= GTRK Kaliningrad =

Russian regional broadcaster

GTRK Kaliningrad (Государственная телевизионная и радиовещательная компания «Калининград») is a VGTRK subsidiary covering Kaliningrad Oblast, a Russian exclave. Its facilities are located on the oblast capital Kaliningrad and is also in charge of Zapad 24, a regional news channel for western Russia.

==History==
Radio broadcasts started in 1947, after Kaliningrad was put up under Soviet rule. Television broadcasts began on 25 June 1958, the first program seen being a concert featuring local residents. Since 1960, it became in charge of the coverage of television broadcasts of the DKBF parades in Baltiysk for the national network. Kaliningrad was given channel 12, but before broadcasts began, radio amateurs had set up a station on channel 4, which interfered with the Vilnius Television Center's transmitter.

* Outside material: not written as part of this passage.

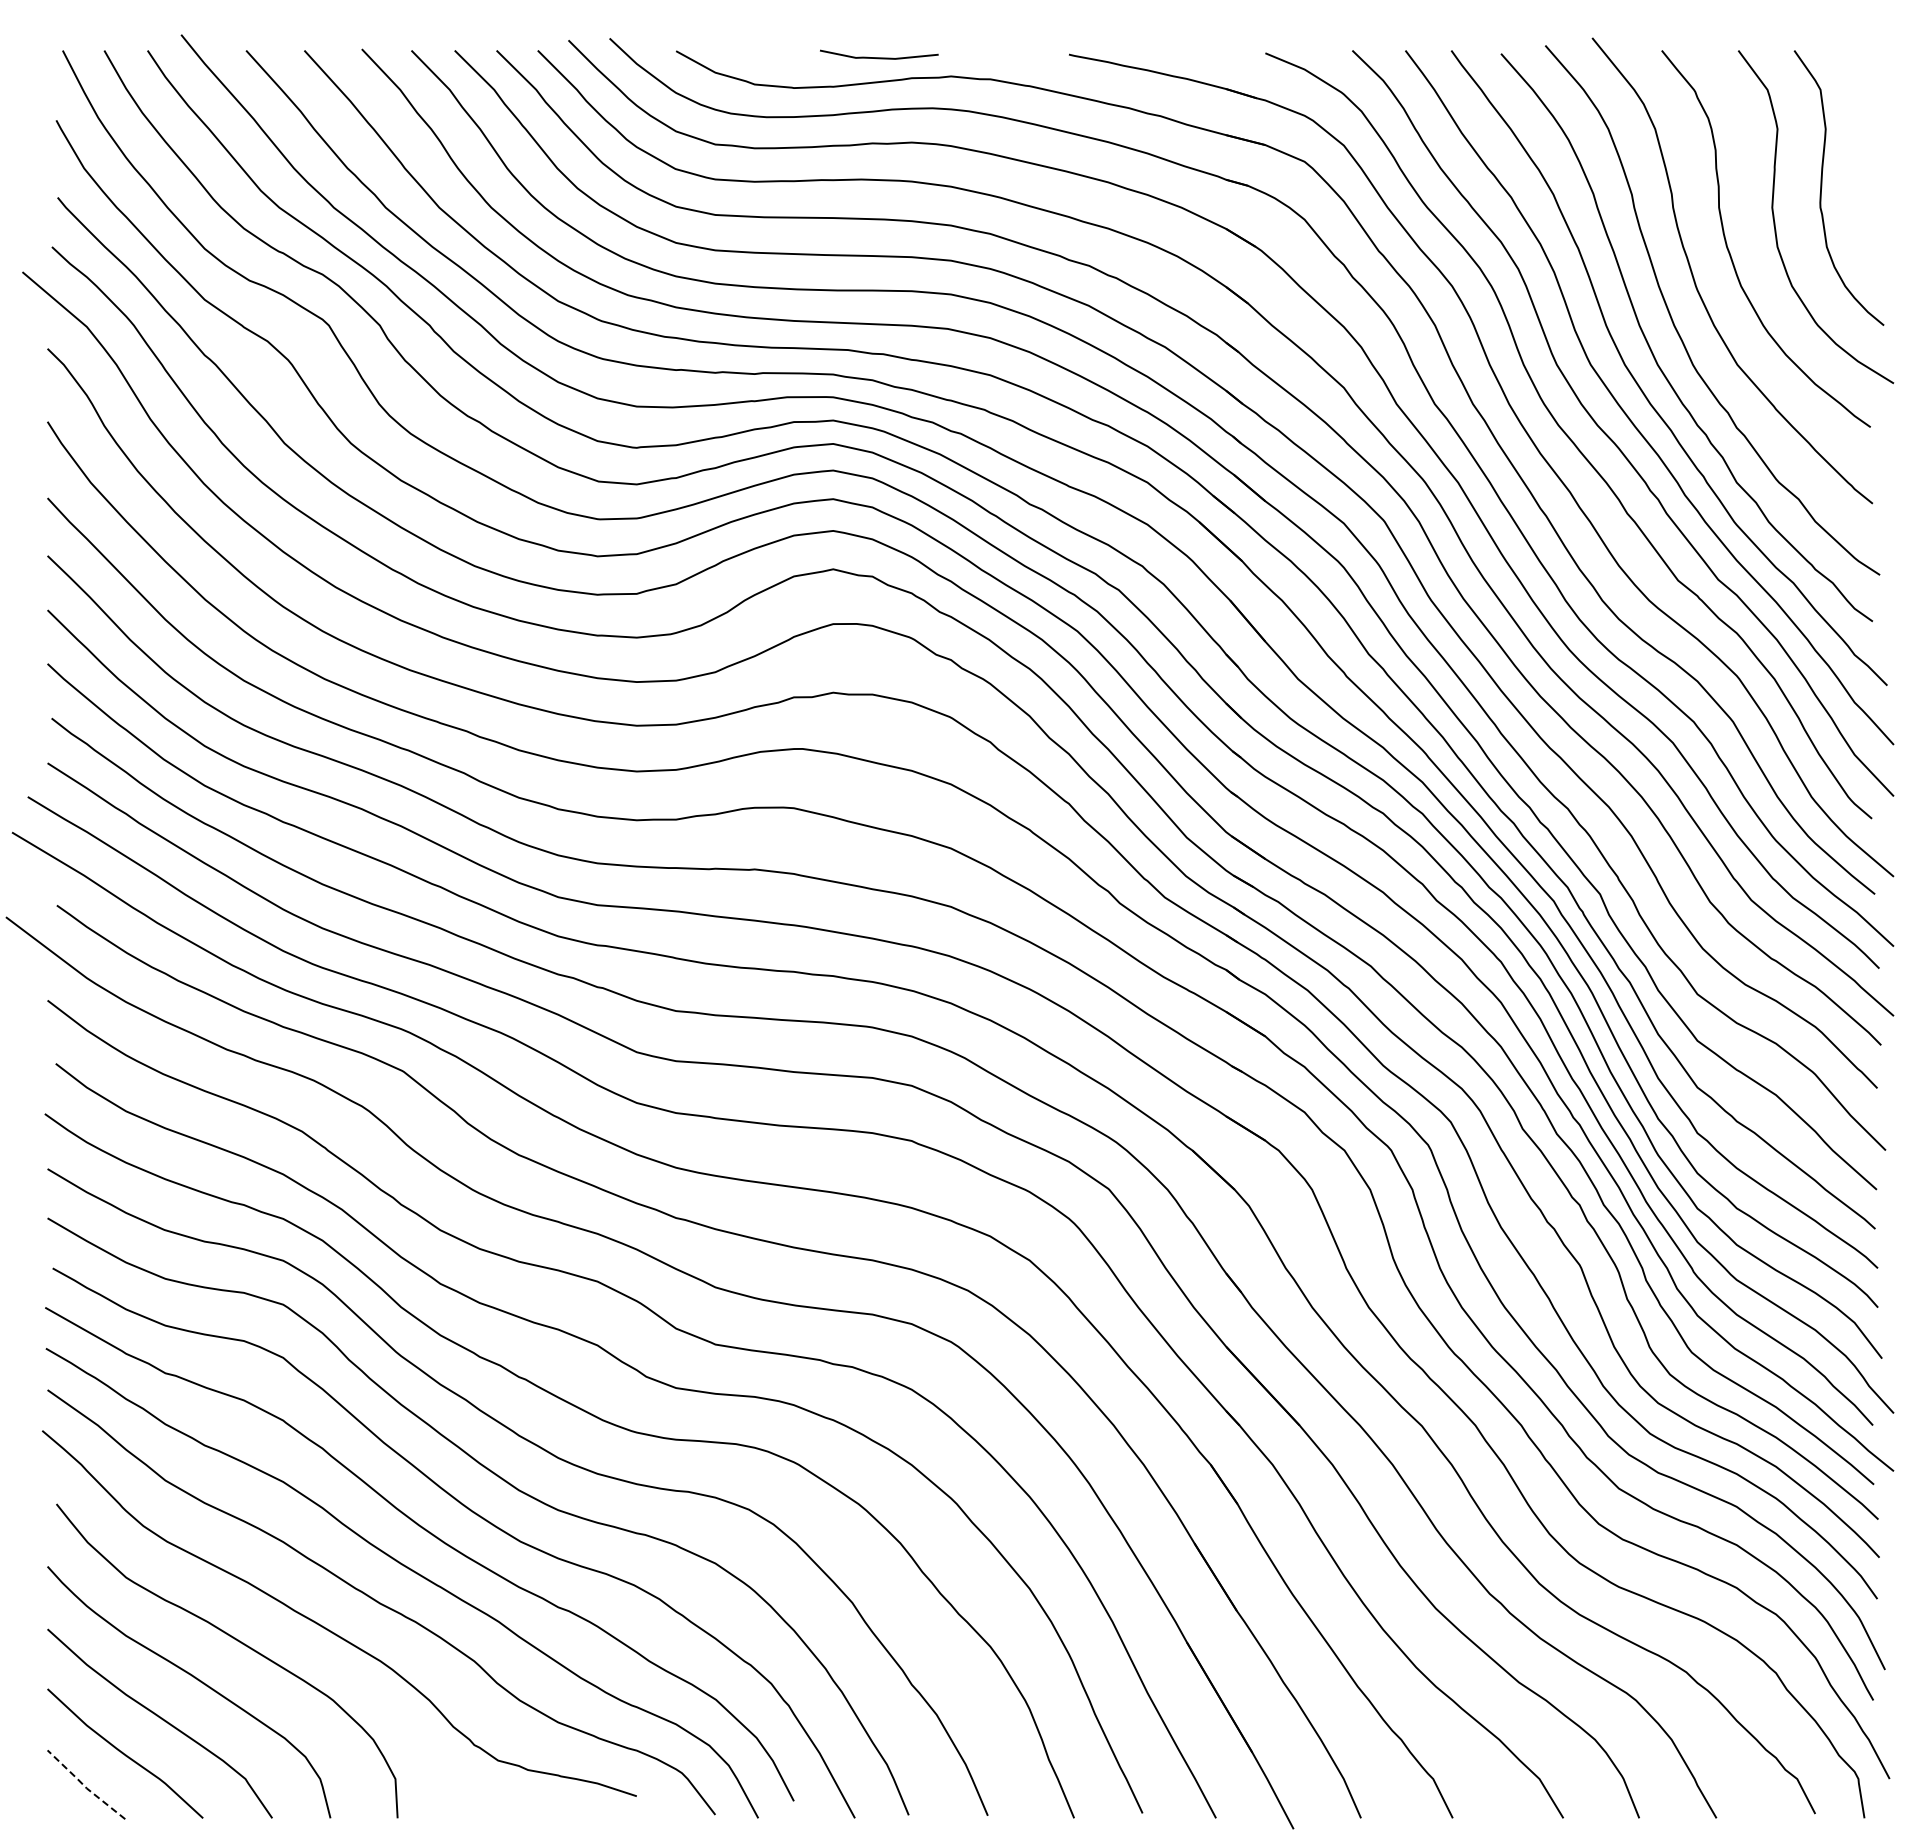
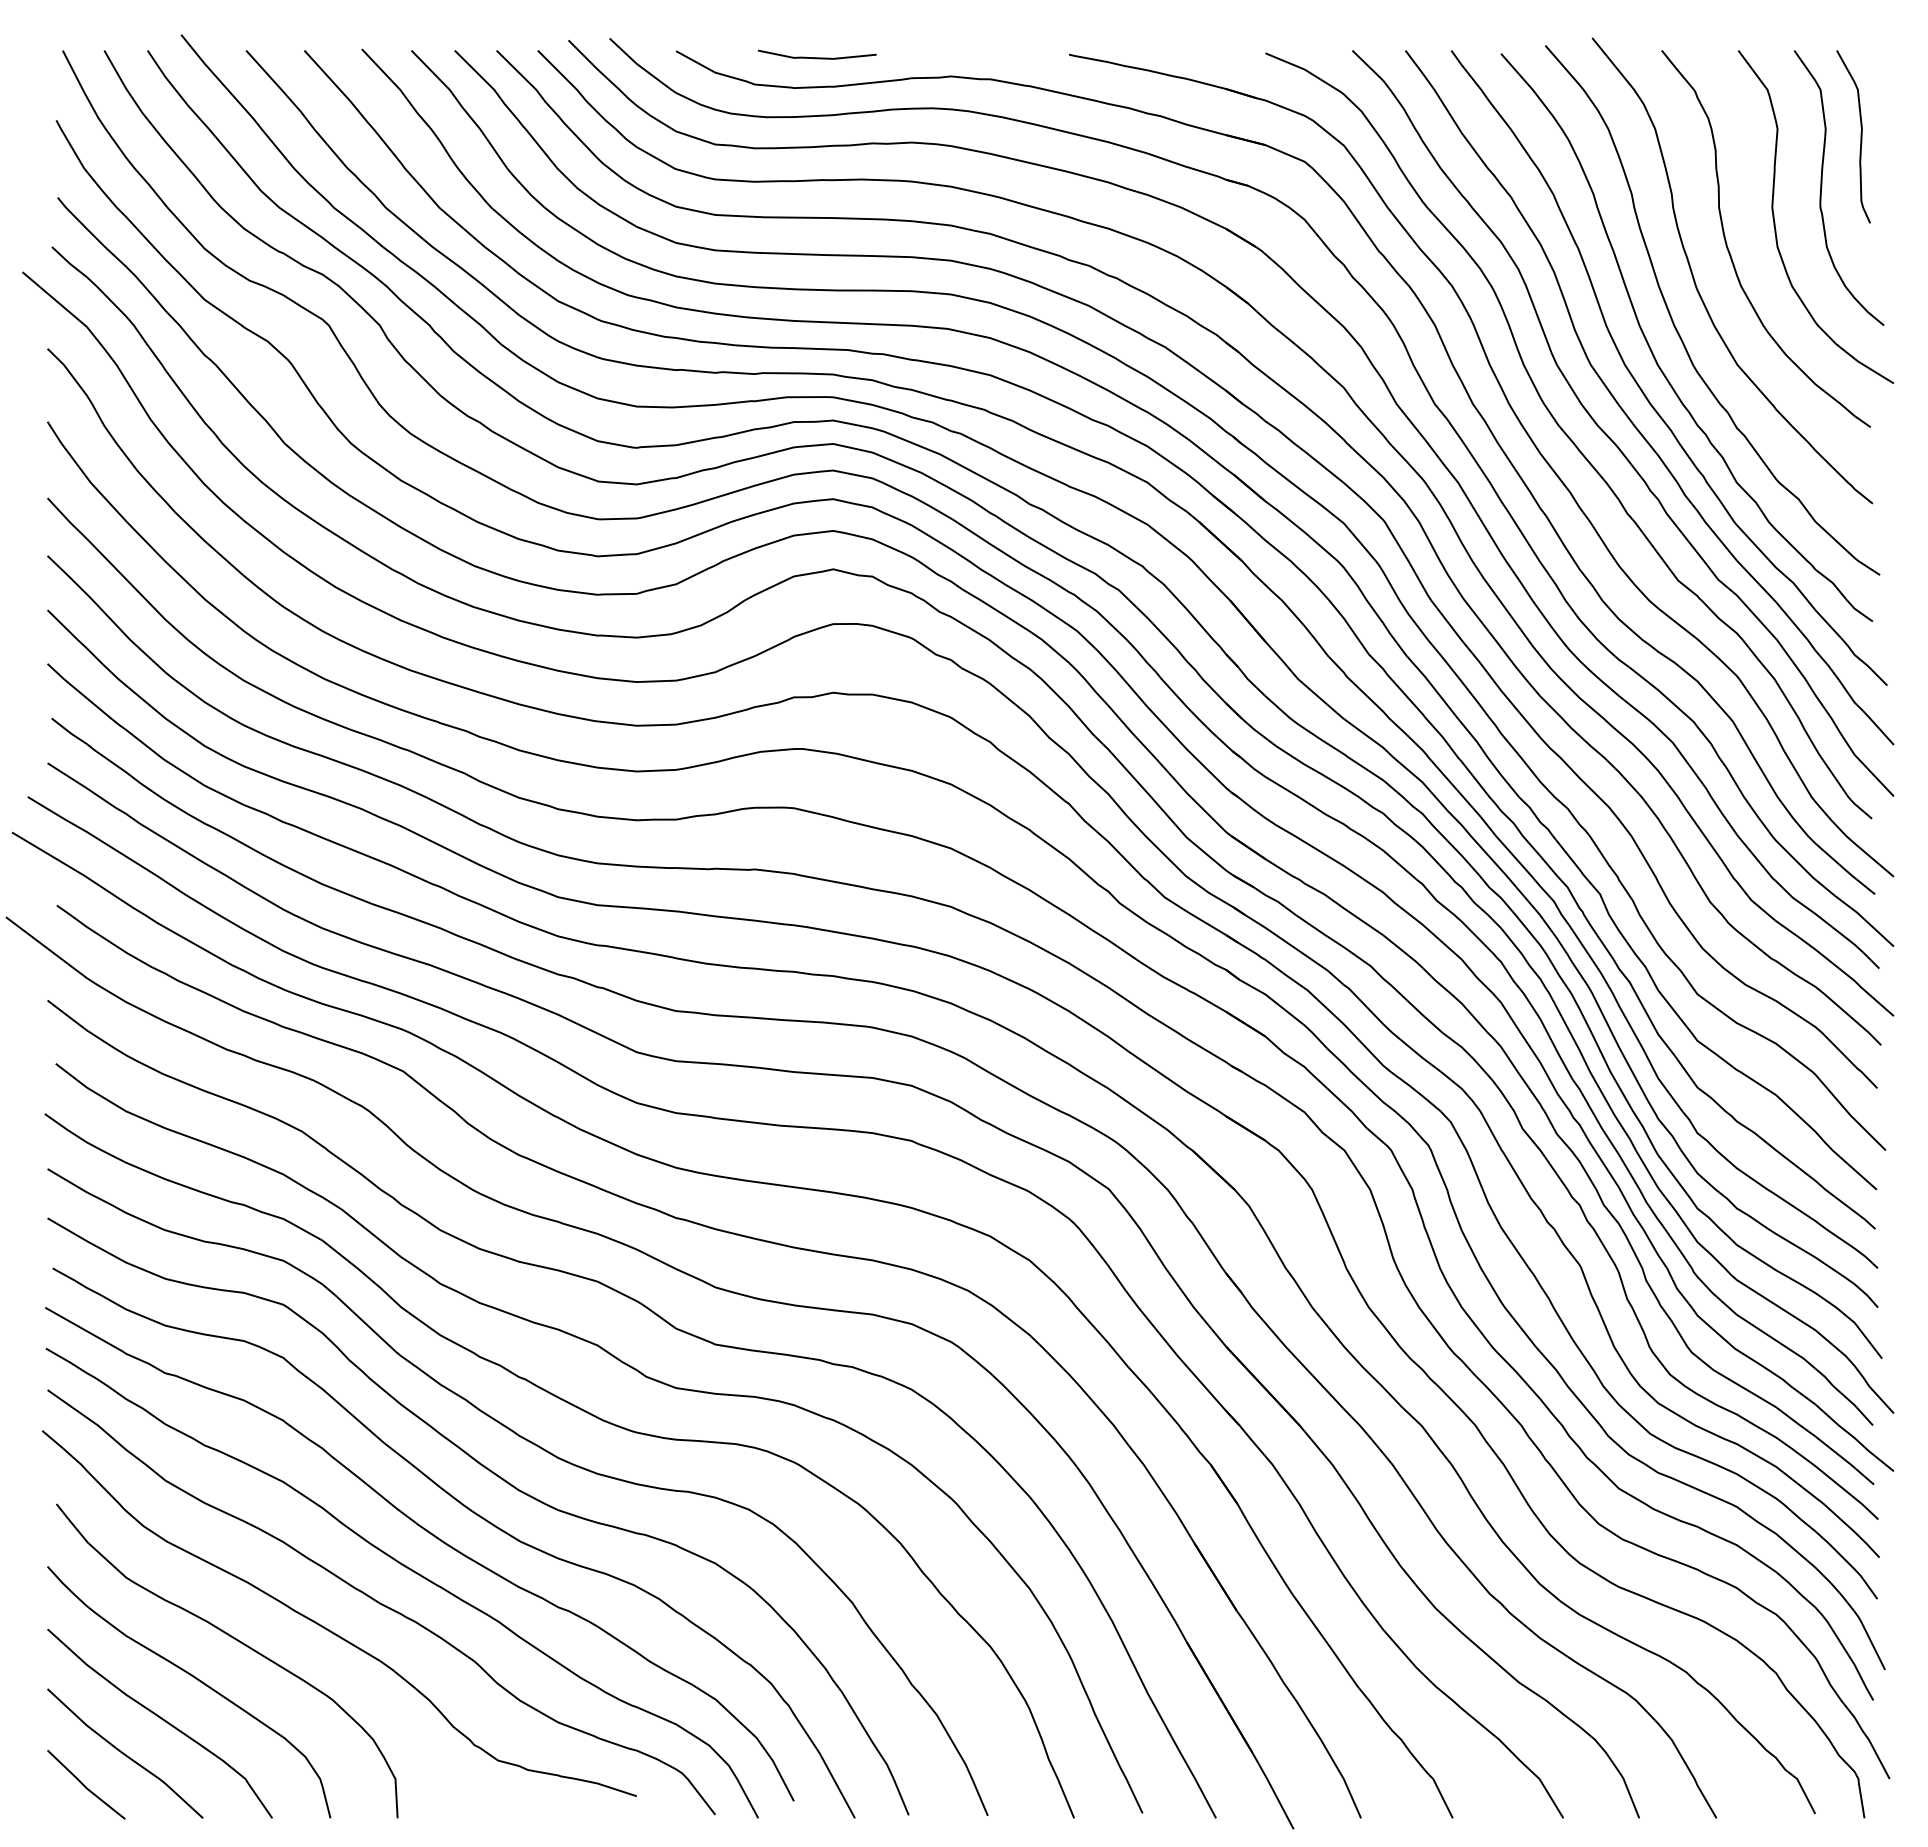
line at (879, 57) position: (879, 57) -> (817, 57)
curve at (1860, 136): none -> present
line at (84, 1786): dashed -> solid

In 1975, it started producing its output in color. In 1982, it started broadcasting its own channel, on VHF channel 6, which in 1984, was operational from 6pm to 9pm. The Kaliningrad Television Center also had airtime on Programme Two's frequencies in the oblast, with a 6pm-9pm schedule, though with different programming.

With the fall of the Soviet Union and the creation of the VGTRK, on 5 February 1992, the company was renamed GTRK Yantar (ГТРК Янтарь), broadcasting its programs on RTR's frequency. The former service on channel 6 was occupied by the Kaskad holding, which had the right to relay TNT on that channel and STS on UHF channel 34. From 1998 to 2004, it had a separate channel on UHF channel 27. In August 2004, Yantar broadcast its programs there in the early evening hours, with limited output on channel 6 and some on channel 12, coinciding with Russia's slots given to local programming, especially the local editions of Vesti. On weekends, some programs were relayed on channel 30 in the eastern side of the oblast.

On 24 November 2006, Yantar was renamed GTRK Kaliningrad. Beginning 2 March 2020, it started providing Zapad 24 (West 24), a regional news channel. On 31 March 2021, it was given obligation from the Russian government to broadcast on channel 22 on cable companies throughout the region.